Nisqually Indian Tribe Natural Resource Director David Troutt is serving as Project Advisor and Co-Executive Producer of the Collaborative Leadership Project. David has served as the natural resources director for the Nisqually Indian Tribe since 1987. Throughout his career at the Tribe, he worked closely with the late Billy Frank, Jr. He also serves as chair of the Nisqually River Council and president of the Nisqually River Foundation, and is Chair of the Puget Sound Salmon Recovery Council. David previously served on the Washington Biodiversity Council, Executive Committee of the Tri-County Response to the Endangered Species Act, Development Committee of the Shared Strategy for Puget Sound, Steering Committee for the Hatchery Reform Project, and as a member of the Mount Baker-Snoqualmie National Forest Resource Advisory Committee. Mr. Troutt received his Bachelor of Science degree from the UW School of Fisheries.

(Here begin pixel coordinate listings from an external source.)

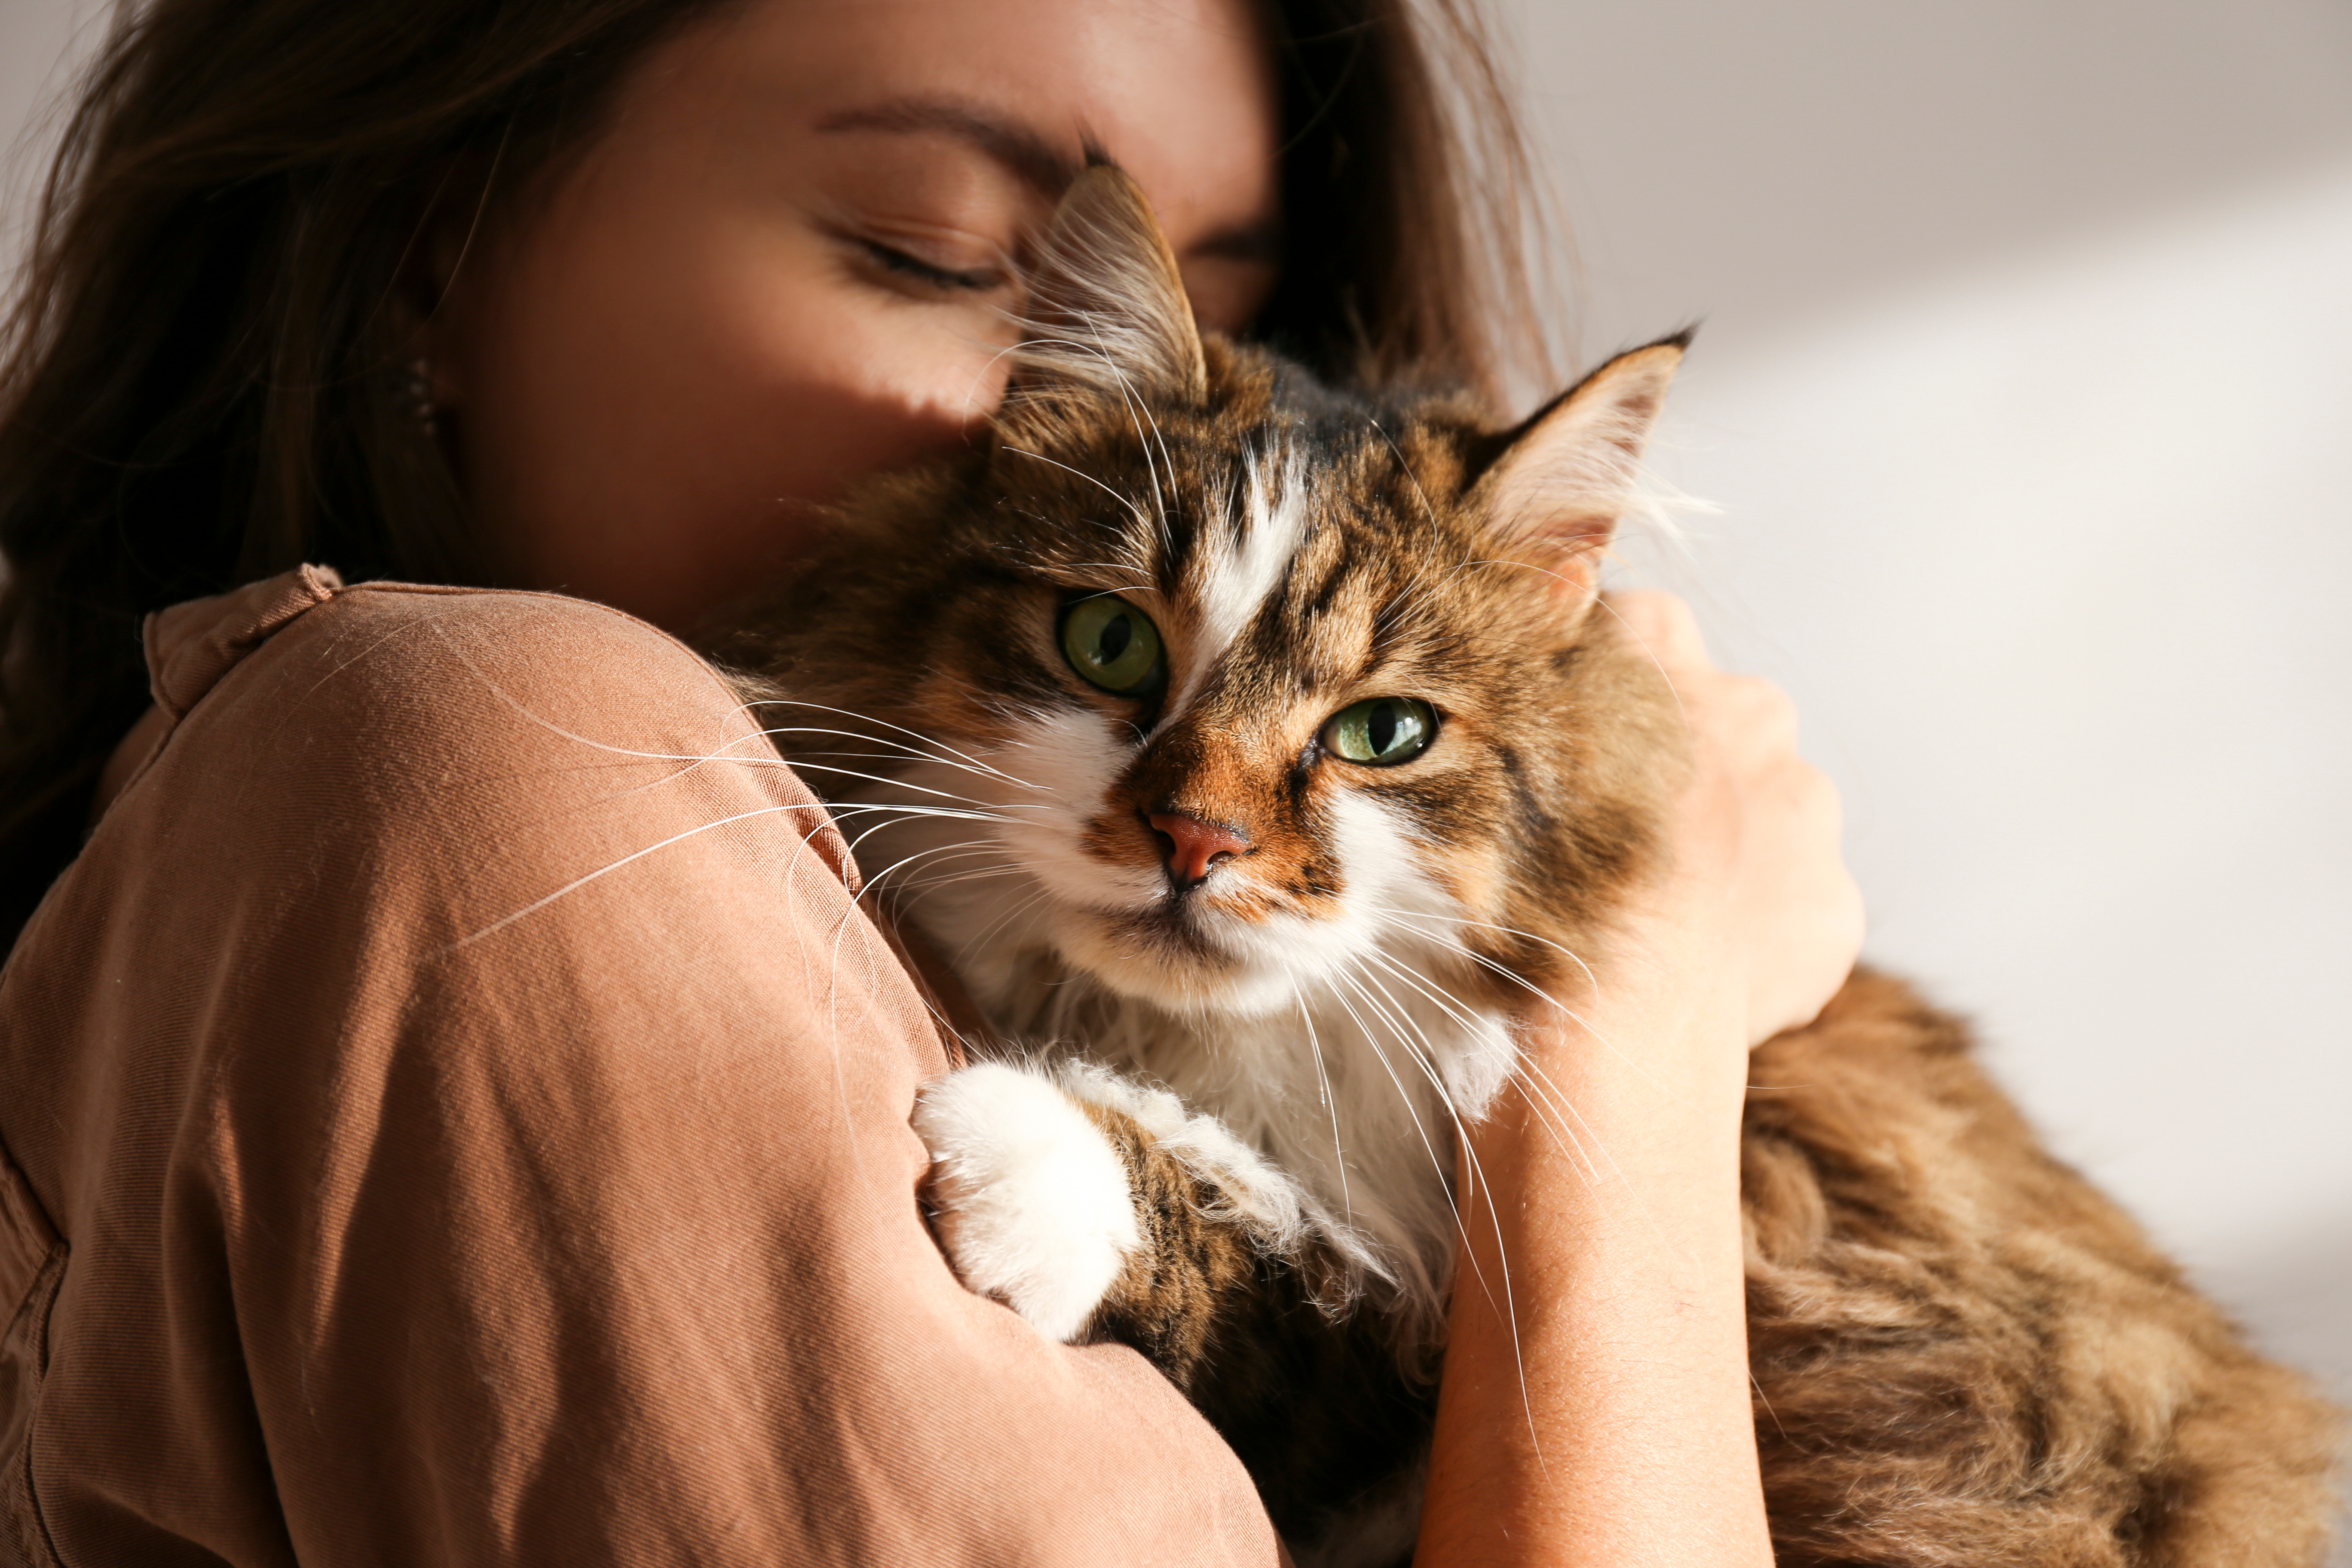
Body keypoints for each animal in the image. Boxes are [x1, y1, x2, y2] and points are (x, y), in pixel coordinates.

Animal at [710, 165, 2333, 1561]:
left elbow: (1261, 1252)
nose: (1196, 839)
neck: (1217, 1054)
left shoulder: (1410, 1348)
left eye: (1383, 732)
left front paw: (1024, 1148)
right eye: (1108, 643)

CUW Science Director and Puget Sound Institute Director Joel Baker is serving as a Project Advisor for the Collaborative Leadership Project, helping Michael Kern build a broad partnership including tribal, state, federal, and local governments, non-governmental and private organizations, foundations and private donors, and other institutions. Joel holds the Port of Tacoma Chair in Environmental Science. He earned a B.S. degree in Environmental Chemistry from SUNY Syracuse and M.S. and Ph.D. degrees in Civil and Environmental Engineering from the University of Minnesota. His research interests center about the transport of organic contaminants in the environment, specifically atmospheric transport and deposition, aerosol chemistry, the dynamics of contaminant transport in estuaries, and modeling the exposure and transfer of bioaccumulative chemicals in aquatic food webs. He teaches courses in water quality modeling, environmental chemistry, and quantitative methods.
Renee Radcliff Sinclair has served as president and CEO of TVW, Washington’s national award-winning public affairs network since 2015. Prior to joining TVW, Renee served as a print journalist, member of the Washington State House of Representatives, and lobbyist at the state and federal levels. She continues to serve her community through a variety of local government, policy-related appointments. TVW is providing videography and production services for the Collaborative Leadership Project.